AI delights and terrifies. Extreme conclusions after the movie “The AI ​​Doc: Or How I Became an Apocaloptimist”

A documentary that may cause sleep disorders debuted at this year’s Sundance Film Festival. “The AI ​​Doc: Or How I Became an Apocaloptimist” is a film that asks the question directly: are we rushing towards a catastrophe or towards a golden age of humanity? And what’s important – he doesn’t pretend to know the answer.

In the film you can see the cream of the crop of the AI ​​industry (Sam Altman, Demis Hassabis), who directly talks about their doubts and fears of this sector developing at a dizzying pace. Is there really anything to be afraid of?

Fear as a starting point

Behind the camera is Daniel Roher – a Canadian director who received an Oscar in 2023 for the documentary “Navalny”. It is co-directed by Charlie Tyrell and produced by Daniel Kwan, one half of The Daniels, behind Everything Everywhere All At Once. An impressive CV, but the film’s driving force is something much more personal than awards.
++++++
■ WHAT YOU WILL DO
- A) Quote the stretch of the article about the AI documentary from "AI delights and" through "be afraid of?".
- B) According to the article about the AI documentary, at which film festival did the documentary debut?
The data that follows has no connection to the article about the AI documentary.

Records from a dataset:
++++++
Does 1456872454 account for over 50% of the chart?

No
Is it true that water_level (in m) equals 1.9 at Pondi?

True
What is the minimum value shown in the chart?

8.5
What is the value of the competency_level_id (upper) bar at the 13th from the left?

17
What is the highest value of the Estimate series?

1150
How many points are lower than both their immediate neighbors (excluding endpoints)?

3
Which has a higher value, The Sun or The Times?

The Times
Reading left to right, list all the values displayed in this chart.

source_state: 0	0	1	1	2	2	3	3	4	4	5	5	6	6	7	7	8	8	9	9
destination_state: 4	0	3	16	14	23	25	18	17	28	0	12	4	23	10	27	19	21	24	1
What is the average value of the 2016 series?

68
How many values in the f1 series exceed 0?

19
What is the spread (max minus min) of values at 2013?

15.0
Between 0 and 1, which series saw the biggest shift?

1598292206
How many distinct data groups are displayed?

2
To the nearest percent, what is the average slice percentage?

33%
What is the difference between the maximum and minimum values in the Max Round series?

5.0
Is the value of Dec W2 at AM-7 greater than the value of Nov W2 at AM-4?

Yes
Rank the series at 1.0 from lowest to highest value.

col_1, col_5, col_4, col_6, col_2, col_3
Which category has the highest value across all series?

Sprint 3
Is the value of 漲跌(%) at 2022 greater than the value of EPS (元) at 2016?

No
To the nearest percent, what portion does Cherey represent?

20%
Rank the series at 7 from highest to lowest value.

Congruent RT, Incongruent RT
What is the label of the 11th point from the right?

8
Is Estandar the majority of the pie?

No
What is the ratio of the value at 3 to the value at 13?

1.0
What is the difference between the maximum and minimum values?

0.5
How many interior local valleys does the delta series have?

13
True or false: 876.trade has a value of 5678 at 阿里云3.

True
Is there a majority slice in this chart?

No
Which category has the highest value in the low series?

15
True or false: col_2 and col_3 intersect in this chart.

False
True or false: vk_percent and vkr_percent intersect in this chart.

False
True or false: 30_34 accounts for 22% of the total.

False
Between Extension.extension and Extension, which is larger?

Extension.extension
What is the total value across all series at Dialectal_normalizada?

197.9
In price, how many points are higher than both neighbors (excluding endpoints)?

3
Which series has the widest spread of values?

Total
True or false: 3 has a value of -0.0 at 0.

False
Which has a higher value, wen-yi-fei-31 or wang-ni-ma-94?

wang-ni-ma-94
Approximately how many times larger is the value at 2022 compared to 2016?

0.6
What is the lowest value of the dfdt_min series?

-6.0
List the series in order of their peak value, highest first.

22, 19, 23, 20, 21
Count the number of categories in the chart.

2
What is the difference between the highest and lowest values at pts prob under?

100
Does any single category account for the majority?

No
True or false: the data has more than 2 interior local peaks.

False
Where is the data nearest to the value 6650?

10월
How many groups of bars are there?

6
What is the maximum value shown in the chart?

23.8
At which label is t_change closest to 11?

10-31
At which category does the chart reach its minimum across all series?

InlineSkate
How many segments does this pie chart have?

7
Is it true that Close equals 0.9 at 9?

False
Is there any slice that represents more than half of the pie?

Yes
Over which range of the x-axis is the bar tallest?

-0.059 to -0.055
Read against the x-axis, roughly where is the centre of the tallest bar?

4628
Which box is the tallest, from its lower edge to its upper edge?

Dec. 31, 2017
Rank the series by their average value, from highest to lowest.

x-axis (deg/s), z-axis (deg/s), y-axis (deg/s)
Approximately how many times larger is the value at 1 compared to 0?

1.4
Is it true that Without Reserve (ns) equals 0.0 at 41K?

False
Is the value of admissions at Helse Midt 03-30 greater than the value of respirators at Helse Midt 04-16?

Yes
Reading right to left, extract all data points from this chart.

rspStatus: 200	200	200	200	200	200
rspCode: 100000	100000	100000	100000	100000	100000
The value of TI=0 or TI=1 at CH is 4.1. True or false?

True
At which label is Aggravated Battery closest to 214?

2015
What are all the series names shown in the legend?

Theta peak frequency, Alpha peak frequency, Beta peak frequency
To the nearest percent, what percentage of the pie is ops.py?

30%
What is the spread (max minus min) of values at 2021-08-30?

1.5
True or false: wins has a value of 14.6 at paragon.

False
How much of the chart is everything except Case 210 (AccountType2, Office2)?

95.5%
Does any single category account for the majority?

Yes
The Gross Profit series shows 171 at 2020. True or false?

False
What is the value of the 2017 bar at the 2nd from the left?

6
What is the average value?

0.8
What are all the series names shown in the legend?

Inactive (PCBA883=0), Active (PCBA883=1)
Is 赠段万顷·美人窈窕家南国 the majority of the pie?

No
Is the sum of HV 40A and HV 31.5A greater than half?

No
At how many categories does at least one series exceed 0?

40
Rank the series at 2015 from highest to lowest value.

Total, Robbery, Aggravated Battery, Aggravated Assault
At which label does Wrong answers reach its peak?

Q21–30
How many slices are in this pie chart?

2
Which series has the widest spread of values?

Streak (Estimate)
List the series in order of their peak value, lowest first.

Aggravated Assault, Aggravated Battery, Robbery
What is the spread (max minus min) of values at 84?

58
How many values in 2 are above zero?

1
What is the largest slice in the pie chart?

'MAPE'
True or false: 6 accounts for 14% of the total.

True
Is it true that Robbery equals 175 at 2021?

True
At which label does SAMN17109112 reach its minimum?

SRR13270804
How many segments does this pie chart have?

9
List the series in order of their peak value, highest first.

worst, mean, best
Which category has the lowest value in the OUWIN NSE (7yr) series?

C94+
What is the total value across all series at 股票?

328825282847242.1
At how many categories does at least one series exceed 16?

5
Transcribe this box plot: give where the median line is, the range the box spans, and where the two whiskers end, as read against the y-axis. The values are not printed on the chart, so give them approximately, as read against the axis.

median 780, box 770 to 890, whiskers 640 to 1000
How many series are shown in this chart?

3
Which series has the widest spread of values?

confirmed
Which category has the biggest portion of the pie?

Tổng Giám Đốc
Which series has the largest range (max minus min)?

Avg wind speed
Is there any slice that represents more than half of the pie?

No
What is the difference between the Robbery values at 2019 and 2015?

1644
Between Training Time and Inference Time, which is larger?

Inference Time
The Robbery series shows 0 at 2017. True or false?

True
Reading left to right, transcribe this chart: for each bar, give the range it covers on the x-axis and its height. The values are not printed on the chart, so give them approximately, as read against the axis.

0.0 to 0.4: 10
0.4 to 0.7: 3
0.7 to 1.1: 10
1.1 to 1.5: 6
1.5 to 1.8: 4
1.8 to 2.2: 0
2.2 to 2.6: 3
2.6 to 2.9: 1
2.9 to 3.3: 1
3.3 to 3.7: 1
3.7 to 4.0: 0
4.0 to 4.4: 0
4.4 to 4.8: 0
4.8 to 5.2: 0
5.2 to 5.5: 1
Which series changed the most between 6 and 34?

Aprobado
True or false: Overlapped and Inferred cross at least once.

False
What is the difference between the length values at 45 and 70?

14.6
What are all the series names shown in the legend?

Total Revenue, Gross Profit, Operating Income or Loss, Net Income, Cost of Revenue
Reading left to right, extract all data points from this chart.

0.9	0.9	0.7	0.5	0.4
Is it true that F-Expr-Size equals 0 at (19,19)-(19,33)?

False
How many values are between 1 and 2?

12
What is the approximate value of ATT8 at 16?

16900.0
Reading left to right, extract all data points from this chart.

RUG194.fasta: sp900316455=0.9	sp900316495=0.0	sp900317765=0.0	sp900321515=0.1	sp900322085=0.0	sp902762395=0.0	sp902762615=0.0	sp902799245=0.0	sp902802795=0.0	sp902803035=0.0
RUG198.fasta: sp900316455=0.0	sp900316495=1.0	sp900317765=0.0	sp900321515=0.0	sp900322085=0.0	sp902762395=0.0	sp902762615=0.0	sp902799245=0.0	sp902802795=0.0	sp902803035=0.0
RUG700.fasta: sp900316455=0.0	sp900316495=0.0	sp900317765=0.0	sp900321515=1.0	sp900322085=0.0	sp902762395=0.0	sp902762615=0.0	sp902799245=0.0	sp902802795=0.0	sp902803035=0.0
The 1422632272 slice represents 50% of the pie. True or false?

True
++++++
■ YOUR WRITTEN ANSWERS
- A)
AI delights and terrifies. Extreme conclusions after the movie “The AI ​​Doc: Or How I Became an Apocaloptimist”

A documentary that may cause sleep disorders debuted at this year’s Sundance Film Festival. “The AI ​​Doc: Or How I Became an Apocaloptimist” is a film that asks the question directly: are we rushing towards a catastrophe or towards a golden age of humanity? And what’s important – he doesn’t pretend to know the answer.

In the film you can see the cream of the crop of the AI ​​industry (Sam Altman, Demis Hassabis), who directly talks about their doubts and fears of this sector developing at a dizzying pace. Is there really anything to be afraid of?

- B) It debuted at this year's Sundance Film Festival.